This invention relates to the processing of brine shrimp eggs to recover nutritional values.
The brine shrimp (Artemia sp.) has been the subject of extensive academic studies over at least the past 50 years. An entire wealth of academic literature is available that describes both the nutritional composition and benefits of Artemia, and the use of Artemia as a tropical fish food and as a larval feed in aquaculture. Additional extensive material has been published covering the biometric and chemical composition and functional aspects of Artemia.
It is important to note that Artemia can either produce live young or deposit encapsulated embryos (commonly called brine shrimp eggs or cysts). The direction toward live bearing or egg laying is dependent upon a number of physiological and genetic conditions in the brine shrimp as well as the brine shrimp's habitat. When the brine shrimp does Produce cysts, many are genetically coded and replete with the necessary enzymes and chemicals to identify and assist in the hatching process. Then, when the environmental conditions meet the hatching criteria, or when such conditions are induced artificially through controlled rehydration, these brine shrimp cysts will hatch and produce brine shrimp nauplii.
Despite the wealth of literature and academic study, there is still no definitive answer that addresses all of the points with respect to breaking dormancy and quiescence for the encapsulated brine shrimp embryo and triggering the hatching process. As a partial consequence of this lack of full scientific knowledge, it is well known and supported by empirical data that many brine shrimp cysts will not hatch under any conditions. In the past the nutritional value of such brine shrimp has remained untapped because there was no reasonable use for unhatchable cysts.
While techniques are well known for decapsulating such cysts, i.e., removing, by chemical action, the hard outer shell that encases the embryo (see U.S. Pat. No. 4,163,064), such decapsulation is often not cost effective and has still not yielded a viable embryo that can be used as a stand alone food. The standard decapsulation process, through its use of oxidizing and neutralizing agents, is also impractical to practice on a large scale due to the potential pollution caused by the chemicals incorporated in the process and the environmental concerns that are raised for the disposal of such chemicals. In fact, even if practiced, such deshelled brine shrimp eggs still have all of the drawbacks of the original brine shrimp cysts; and for utilization as a live food, they must still be hatched and fed as living nauplii to target species.
Further, there are some substantial differences in the nutritional (biochemical) value and composition between: (a) the encapsulated brine shrimp cyst; (b) the newly hatched nauplii that result when the brine shrimp cysts' diapause/quiescence is broken and metabolism has begun; and, (c) a fully grown adult brine shrimp. In the past there has been no method for tapping into the differing nutritional value of the encapsulated cysts, short of going through the hatching process, which, as noted, changes the nutritional composition of the animal.
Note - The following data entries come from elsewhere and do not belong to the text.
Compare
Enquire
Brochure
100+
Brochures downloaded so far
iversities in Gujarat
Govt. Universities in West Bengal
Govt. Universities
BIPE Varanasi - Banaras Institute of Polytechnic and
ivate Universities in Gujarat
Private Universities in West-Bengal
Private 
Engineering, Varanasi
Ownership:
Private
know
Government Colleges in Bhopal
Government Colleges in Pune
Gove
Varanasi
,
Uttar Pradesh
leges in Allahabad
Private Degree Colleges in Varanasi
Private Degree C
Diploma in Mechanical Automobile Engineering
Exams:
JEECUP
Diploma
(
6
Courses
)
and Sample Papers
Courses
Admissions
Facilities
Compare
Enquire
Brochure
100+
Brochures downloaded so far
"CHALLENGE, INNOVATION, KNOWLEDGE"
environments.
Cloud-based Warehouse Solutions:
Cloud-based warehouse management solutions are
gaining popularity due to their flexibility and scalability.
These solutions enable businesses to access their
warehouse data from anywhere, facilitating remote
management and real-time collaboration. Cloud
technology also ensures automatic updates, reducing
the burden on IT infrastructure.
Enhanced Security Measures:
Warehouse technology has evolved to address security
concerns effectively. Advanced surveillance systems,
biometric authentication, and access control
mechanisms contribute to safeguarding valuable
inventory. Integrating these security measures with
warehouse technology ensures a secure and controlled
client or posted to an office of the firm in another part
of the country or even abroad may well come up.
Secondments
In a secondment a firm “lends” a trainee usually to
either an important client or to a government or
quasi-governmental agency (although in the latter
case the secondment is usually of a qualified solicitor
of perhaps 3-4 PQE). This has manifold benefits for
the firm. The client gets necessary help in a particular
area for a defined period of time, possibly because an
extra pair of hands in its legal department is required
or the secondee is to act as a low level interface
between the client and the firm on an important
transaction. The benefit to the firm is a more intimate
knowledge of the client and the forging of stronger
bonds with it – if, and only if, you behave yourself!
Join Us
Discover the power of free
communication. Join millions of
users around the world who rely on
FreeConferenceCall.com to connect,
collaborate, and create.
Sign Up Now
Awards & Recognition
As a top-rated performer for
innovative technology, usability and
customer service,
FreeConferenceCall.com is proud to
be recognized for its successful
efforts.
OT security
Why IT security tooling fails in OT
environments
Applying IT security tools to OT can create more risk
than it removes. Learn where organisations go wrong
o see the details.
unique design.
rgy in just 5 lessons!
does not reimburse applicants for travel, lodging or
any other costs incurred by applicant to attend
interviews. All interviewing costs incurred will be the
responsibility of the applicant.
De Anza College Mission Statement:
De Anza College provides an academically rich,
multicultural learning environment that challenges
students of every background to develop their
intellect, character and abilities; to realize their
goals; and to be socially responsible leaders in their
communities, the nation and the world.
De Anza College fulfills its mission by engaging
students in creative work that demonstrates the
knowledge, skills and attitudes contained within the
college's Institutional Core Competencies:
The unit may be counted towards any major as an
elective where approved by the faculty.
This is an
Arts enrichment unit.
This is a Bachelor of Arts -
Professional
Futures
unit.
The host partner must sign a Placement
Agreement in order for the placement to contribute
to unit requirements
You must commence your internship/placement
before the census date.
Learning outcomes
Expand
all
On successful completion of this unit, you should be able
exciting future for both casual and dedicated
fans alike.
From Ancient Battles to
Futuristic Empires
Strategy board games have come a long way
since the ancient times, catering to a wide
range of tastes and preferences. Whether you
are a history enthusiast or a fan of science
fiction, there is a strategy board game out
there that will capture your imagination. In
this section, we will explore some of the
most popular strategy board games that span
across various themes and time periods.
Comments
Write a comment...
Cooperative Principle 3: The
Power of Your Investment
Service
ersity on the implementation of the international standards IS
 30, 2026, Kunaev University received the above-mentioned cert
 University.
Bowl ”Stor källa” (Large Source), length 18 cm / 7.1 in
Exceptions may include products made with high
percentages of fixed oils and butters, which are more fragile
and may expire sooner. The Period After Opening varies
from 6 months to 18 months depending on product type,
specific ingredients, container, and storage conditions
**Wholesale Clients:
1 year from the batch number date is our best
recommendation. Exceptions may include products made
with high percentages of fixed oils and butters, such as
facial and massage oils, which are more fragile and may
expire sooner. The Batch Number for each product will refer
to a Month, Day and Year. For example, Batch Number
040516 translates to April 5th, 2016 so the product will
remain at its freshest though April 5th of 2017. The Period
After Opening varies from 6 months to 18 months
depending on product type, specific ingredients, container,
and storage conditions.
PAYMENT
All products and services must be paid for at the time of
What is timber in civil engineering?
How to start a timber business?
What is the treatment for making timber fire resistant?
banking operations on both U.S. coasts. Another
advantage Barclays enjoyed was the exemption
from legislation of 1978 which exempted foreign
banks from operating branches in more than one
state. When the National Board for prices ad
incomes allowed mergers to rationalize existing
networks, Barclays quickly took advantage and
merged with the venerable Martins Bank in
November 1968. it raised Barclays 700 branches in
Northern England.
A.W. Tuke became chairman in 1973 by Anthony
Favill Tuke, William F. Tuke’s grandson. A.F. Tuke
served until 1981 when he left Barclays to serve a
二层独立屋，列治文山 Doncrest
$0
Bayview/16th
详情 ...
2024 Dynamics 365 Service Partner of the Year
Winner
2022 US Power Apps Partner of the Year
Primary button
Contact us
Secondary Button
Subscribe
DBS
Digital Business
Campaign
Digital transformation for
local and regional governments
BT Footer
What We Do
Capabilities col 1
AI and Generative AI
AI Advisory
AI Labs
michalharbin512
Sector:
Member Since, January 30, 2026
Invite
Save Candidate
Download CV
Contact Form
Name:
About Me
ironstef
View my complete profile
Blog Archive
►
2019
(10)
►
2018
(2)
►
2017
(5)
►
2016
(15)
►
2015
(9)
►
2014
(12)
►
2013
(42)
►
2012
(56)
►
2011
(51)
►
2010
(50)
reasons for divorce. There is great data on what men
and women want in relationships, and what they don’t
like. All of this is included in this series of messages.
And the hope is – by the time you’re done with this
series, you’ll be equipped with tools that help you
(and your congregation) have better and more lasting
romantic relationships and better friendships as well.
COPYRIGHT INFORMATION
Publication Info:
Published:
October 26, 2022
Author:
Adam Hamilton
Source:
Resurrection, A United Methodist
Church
It has been recognized in the past few years that certain target species require additional nutritional elements that are deficient in natural brine shrimp. While products have been developed as a supplement to brine shrimp to make up for such known nutritional deficiencies, no product is yet available that combines these additional nutrients with the brine shrimp itself.
Finally, there is the constraint of feeding size that must be considered. Even a tiny, newly hatched brine shrimp nauplii (approximately 460 microns in length) is still too large to be taken as food by the young of target species for a period of anywhere from 4-7 days into their life cycle. As aquaculture has developed as a viable industry around the world, a number of alternatives to feeding live, newly hatched brine shrimp nauplii derived from hatching encapsulated cysts, has resulted in a variety of feeds used in the early life stages of target creatures. Such feeds have typically involved various algae or algae substitutes.
It is an objective of this invention to provide a bring shrimp product as a feed in a much smaller micron size, e.g nominally 5-50 microns, than normally available, thereby Providing the opportunity for an early regimen feeding for target species, which is composed solely or primarily of Artemia.
It is a further objective to rehydrate and rupture Artemia cysts which remain in a state of diapause or are otherwise non-hatchable.
It is an additional objective of the invention to create a hitherto unavailable nutritional and food balance than obtainable by hatching Artemia cysts.
It is also an objective of this invention to provide a mechanical process, devoid of chemical treatment, for extracting nutritional values from unhatchable cysts for which dormancy and quiescence cannot be artificially hatched or broken.